A Bologna l’Urban Center crea spazi di “immaginazione civica” e innova con “patti di collaborazione” che favoriscano la partecipazione dei cittadini attraverso un “bilancio partecipativo”: per la prima volta sono i cittadini a votare i progetti presentati (quasi 30, segno della voglia di fare per donare nuova identità alla propria periferia). Voto aperto a ragazzi dai 16 anni, agli studenti non residenti e agli stranieri. Insomma, a tutte quelle persone che vivono la città ma non hanno in altri casi il diritto di dire la loro.

A Torino è la realtà delle case di quartiere a rivoluzionare il concetto di periferia passiva: aperte a tutte e sede esclusiva di nessuno, questi luoghi diventano importanti contenitori di progettualità, come a Milano è il progetto UIA a dare vita a una mappatura e scoperta di buone pratiche provenienti “dal basso”.

In pochi minuti Mariangela Di Gangi riesce invece a colpire l’intera sala con un incisivo racconto delle attività di Laboratorio Zen Insieme sul territorio palermitano. Poche e chiarissime parole che lasciano ben impresso un concetto: “l’obiettivo degli educatori, qui, è combattere non la mafia, ma la mentalità mafiosa”.

Sociale, istituzioni e nuove narrazioni

“Non siamo tutti Buzzi, non siamo tutti Carminati”, inizia con questo monito di Salvatore Costantino (Presidente impresa sociale Folias – Legacoop) il pomeriggio, che prosegue poi all’insegna di tavole rotonde istituzionali. “Come rigenerare la periferia?”, chiede Francesca Danese, Portavoce Forum Terzo Settore Lazio. “Con la conoscenza e, insieme, la valorizzazione di un mondo come il Terzo Settore. Non si tratta di portare il Colosseo in periferia, piuttosto il contrario. Va sottolineato che rispetto ad altre città europee da noi non ci sono banlieue, però dobbiamo prendere atto della preoccupante situazione attuale: la povertà è fortemente aumentata anche nei paesi che hanno voluto creare l’Europa. E allora, se ci siamo fatti sfuggire un’Europa sociale, forse dobbiamo ripartire proprio dalle periferie per ritrovare alcuni valori persi”.

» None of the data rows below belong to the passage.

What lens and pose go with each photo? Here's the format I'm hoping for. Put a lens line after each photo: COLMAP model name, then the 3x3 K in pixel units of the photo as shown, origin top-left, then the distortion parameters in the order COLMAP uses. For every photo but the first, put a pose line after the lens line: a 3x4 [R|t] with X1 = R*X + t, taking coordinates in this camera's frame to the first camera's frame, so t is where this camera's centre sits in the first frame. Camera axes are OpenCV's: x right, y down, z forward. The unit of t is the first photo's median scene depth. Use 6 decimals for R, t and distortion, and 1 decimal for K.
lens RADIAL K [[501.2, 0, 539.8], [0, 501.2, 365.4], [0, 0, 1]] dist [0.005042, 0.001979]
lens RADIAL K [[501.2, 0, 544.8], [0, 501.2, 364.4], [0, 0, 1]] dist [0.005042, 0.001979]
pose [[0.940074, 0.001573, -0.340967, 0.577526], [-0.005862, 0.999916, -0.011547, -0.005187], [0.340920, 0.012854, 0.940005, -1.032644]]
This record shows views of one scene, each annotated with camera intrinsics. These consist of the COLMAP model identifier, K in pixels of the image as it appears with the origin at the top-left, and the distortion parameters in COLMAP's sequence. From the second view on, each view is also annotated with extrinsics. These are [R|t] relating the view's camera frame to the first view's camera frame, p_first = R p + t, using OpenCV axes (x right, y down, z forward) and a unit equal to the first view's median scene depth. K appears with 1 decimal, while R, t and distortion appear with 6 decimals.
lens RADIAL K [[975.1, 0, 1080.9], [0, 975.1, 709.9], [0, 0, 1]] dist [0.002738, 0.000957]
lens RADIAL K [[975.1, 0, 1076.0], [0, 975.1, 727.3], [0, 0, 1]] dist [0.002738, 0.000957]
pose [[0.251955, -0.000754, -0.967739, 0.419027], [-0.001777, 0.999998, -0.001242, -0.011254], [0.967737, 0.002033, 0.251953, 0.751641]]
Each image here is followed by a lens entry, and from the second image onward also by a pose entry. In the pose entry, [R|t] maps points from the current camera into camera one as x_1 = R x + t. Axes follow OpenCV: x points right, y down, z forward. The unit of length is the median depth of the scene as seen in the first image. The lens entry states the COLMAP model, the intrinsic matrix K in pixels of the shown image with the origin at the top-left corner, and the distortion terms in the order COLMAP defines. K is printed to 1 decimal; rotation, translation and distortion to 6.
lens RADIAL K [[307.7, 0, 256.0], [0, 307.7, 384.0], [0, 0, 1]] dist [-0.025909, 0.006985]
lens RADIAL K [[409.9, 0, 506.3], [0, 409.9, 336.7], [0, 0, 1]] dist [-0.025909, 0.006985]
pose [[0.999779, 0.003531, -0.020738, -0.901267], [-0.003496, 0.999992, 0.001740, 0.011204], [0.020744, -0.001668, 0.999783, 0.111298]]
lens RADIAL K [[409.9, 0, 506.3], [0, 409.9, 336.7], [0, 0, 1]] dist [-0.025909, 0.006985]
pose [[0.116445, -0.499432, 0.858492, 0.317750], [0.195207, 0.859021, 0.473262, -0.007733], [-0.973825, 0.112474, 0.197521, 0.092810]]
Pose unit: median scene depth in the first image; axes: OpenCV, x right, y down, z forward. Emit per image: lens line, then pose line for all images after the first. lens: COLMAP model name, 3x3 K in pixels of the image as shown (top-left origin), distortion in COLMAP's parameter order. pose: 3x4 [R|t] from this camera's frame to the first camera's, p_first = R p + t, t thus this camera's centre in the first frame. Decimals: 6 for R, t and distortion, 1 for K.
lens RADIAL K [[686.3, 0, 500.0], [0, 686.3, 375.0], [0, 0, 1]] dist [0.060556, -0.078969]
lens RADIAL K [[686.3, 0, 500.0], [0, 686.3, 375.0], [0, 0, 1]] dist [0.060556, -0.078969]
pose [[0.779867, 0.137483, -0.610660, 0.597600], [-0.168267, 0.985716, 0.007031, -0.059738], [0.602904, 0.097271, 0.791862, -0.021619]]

Mentre gli interventi continuano, almeno due consapevolezze si fanno strada, decise: la prima che un dialogo e la creazione di una rete tra realtà territoriali di Città metropolitane diverse è possibile. La seconda è che la ricostruzione passa anche, e soprattutto, dalle amministrazioni. E sta proprio alle istituzioni creare nuove narrazioni.

Materiale ce n’è, voglia di fare e capacità di riuscire non mancano, quindi… Non resta che ripartire. Dalle periferie, ovviamente.